Problem description -> When you reach the line that contains "Click to view products" in the data below, start reproducing lines exactly, and stop after the line that contains "3PSML401 3PSML402 2LP219".

Stored data:
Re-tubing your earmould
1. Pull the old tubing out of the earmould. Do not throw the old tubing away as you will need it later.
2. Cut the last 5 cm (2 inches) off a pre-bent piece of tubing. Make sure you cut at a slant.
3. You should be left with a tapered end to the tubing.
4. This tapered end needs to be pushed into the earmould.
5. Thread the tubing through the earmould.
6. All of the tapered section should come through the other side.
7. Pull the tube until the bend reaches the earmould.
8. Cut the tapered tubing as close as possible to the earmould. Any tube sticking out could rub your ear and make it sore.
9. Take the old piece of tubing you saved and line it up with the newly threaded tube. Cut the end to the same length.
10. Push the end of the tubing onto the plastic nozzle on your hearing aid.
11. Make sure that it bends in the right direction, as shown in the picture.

* * *

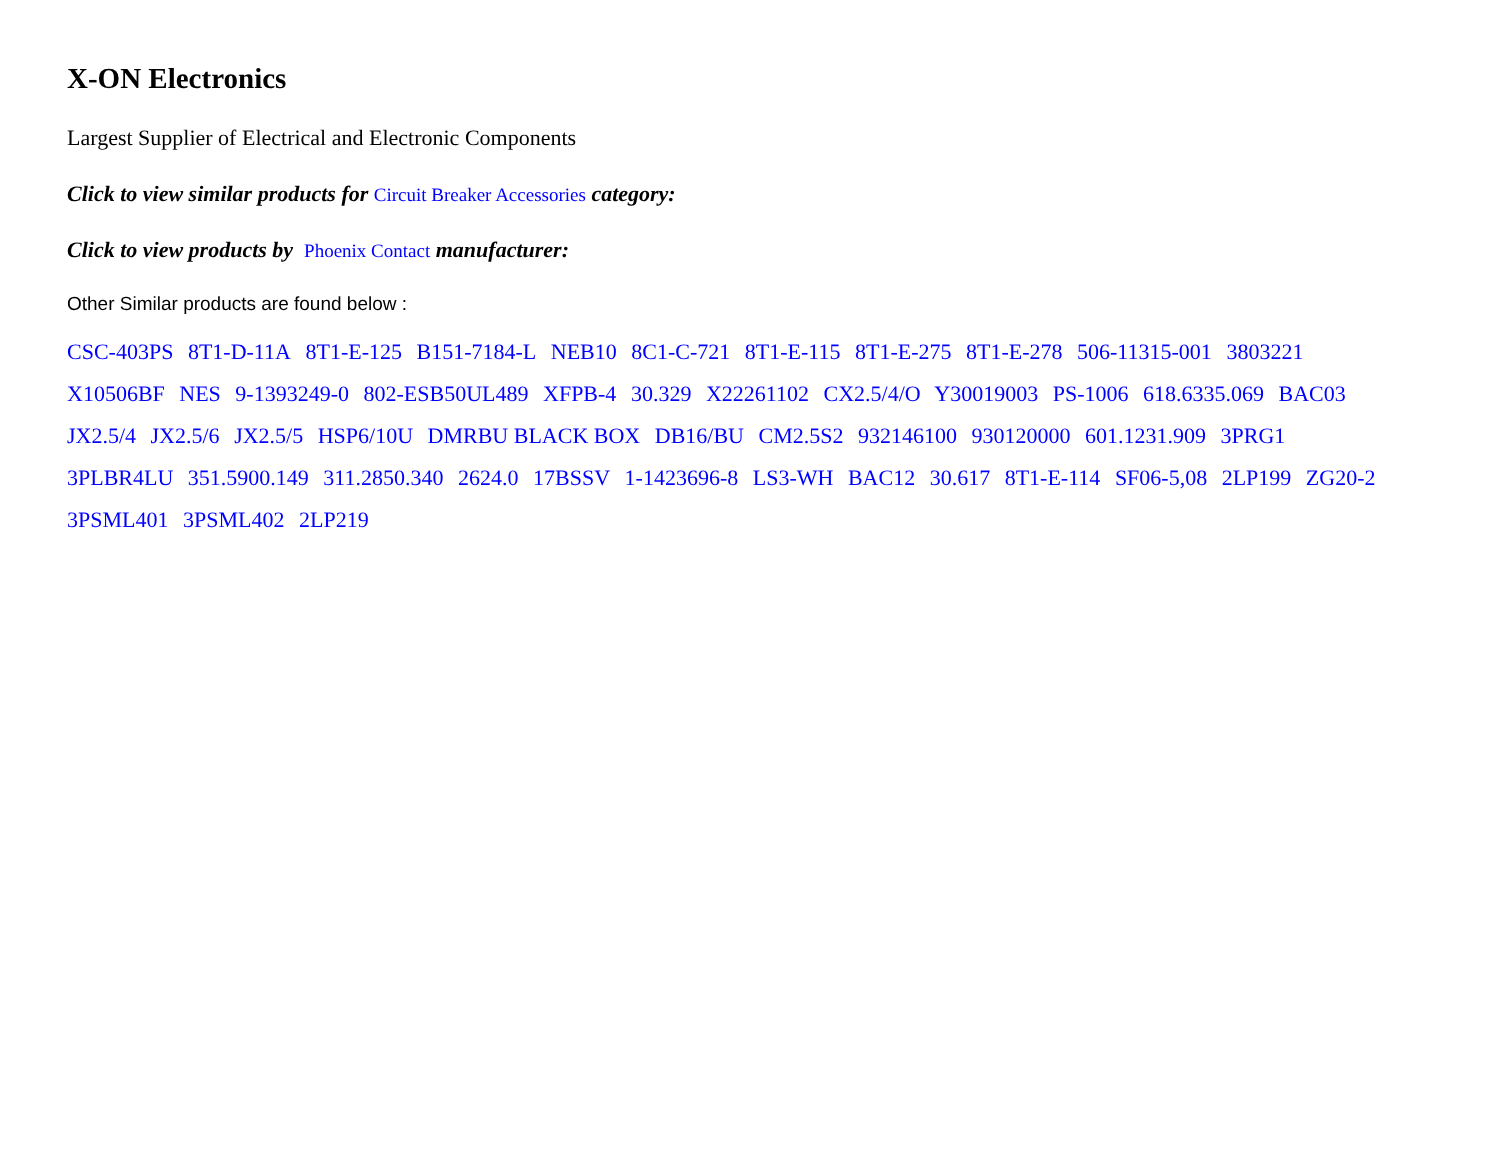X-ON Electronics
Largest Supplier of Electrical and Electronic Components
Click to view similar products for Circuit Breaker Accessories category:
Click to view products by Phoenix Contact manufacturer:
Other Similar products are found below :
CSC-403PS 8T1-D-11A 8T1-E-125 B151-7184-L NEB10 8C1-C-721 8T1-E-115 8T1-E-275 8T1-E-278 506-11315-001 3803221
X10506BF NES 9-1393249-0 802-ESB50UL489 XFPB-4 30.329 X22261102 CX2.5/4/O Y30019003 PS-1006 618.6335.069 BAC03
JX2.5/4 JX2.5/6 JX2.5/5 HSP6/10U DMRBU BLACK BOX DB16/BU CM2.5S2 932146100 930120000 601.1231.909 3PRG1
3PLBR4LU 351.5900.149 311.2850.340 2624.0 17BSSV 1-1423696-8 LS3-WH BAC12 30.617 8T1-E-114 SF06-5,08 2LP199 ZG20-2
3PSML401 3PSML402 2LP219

==

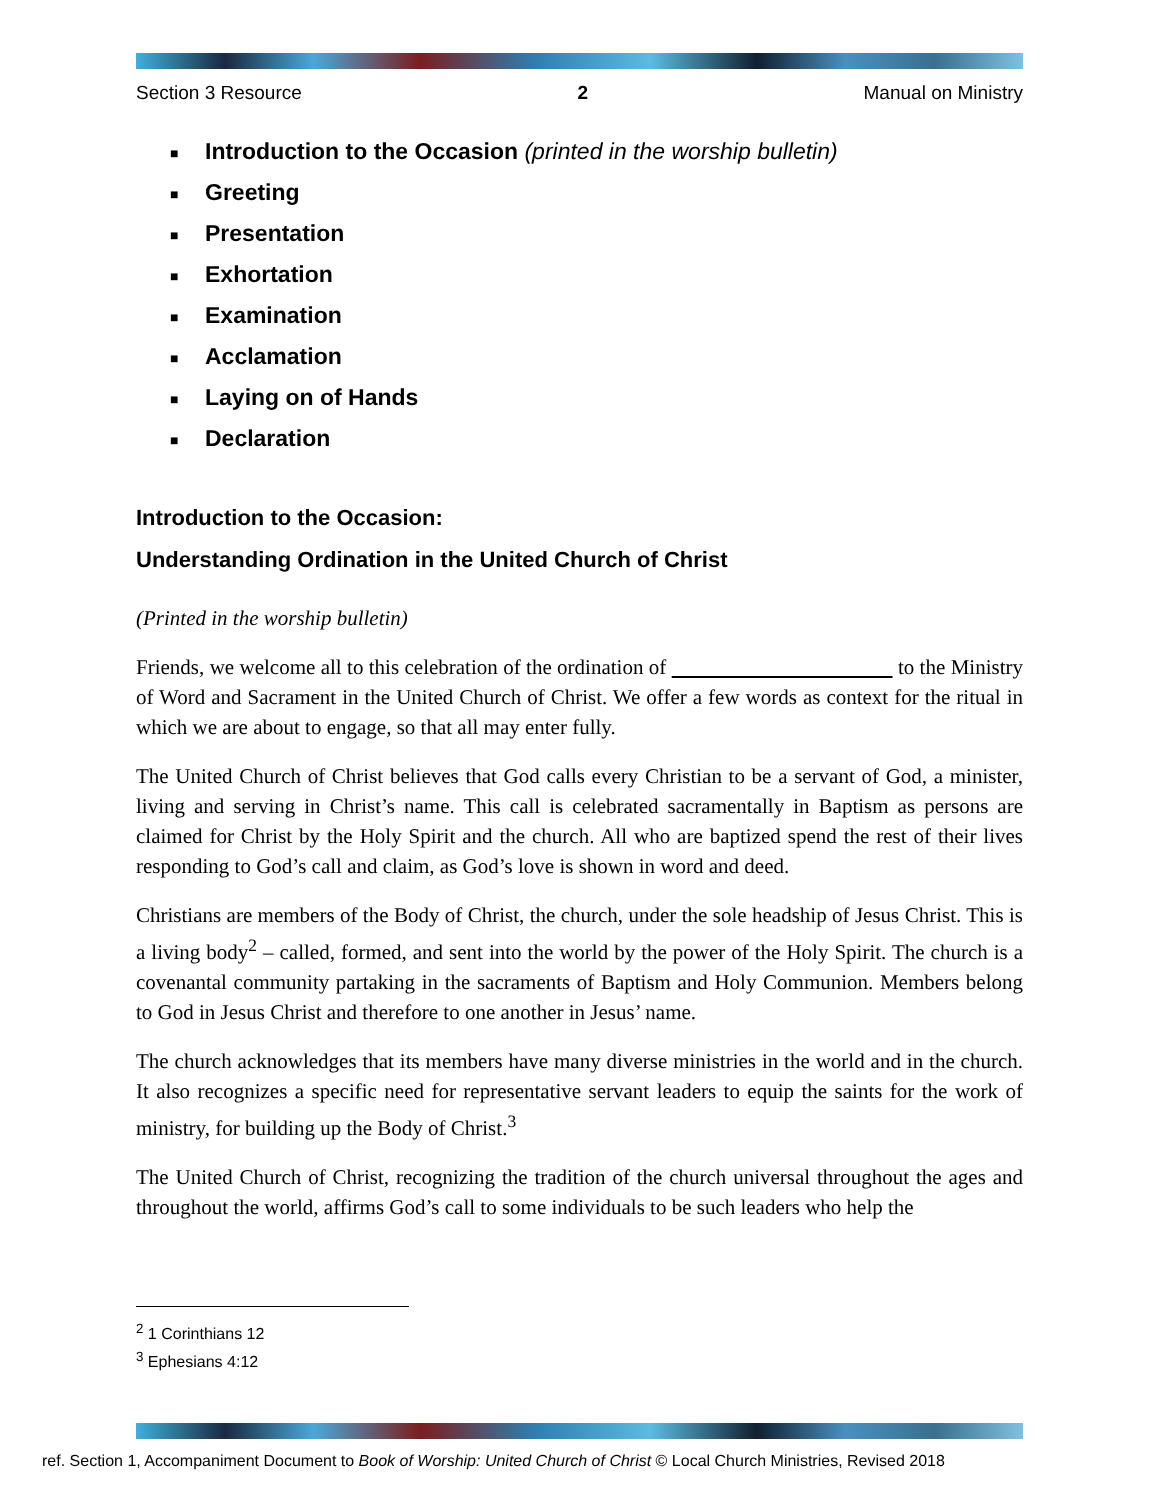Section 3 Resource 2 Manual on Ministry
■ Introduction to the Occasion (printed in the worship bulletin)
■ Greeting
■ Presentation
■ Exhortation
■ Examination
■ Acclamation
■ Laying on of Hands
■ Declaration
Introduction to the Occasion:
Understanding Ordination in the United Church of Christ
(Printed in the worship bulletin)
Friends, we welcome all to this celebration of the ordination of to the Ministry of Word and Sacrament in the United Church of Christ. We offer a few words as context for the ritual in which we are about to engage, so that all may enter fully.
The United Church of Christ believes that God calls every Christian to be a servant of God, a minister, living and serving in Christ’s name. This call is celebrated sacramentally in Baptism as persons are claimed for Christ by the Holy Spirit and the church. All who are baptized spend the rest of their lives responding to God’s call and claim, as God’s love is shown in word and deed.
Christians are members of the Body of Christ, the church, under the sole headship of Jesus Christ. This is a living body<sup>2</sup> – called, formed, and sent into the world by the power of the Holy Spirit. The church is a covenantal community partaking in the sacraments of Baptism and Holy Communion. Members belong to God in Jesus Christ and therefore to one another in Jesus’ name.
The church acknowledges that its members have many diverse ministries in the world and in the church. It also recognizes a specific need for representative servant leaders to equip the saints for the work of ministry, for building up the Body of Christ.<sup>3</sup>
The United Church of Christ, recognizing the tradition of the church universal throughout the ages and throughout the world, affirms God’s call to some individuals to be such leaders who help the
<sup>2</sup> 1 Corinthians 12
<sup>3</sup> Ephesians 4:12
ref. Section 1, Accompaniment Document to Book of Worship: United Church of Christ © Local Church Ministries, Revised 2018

Response box ->
Click to view products by Phoenix Contact manufacturer:
Other Similar products are found below :
CSC-403PS 8T1-D-11A 8T1-E-125 B151-7184-L NEB10 8C1-C-721 8T1-E-115 8T1-E-275 8T1-E-278 506-11315-001 3803221
X10506BF NES 9-1393249-0 802-ESB50UL489 XFPB-4 30.329 X22261102 CX2.5/4/O Y30019003 PS-1006 618.6335.069 BAC03
JX2.5/4 JX2.5/6 JX2.5/5 HSP6/10U DMRBU BLACK BOX DB16/BU CM2.5S2 932146100 930120000 601.1231.909 3PRG1
3PLBR4LU 351.5900.149 311.2850.340 2624.0 17BSSV 1-1423696-8 LS3-WH BAC12 30.617 8T1-E-114 SF06-5,08 2LP199 ZG20-2
3PSML401 3PSML402 2LP219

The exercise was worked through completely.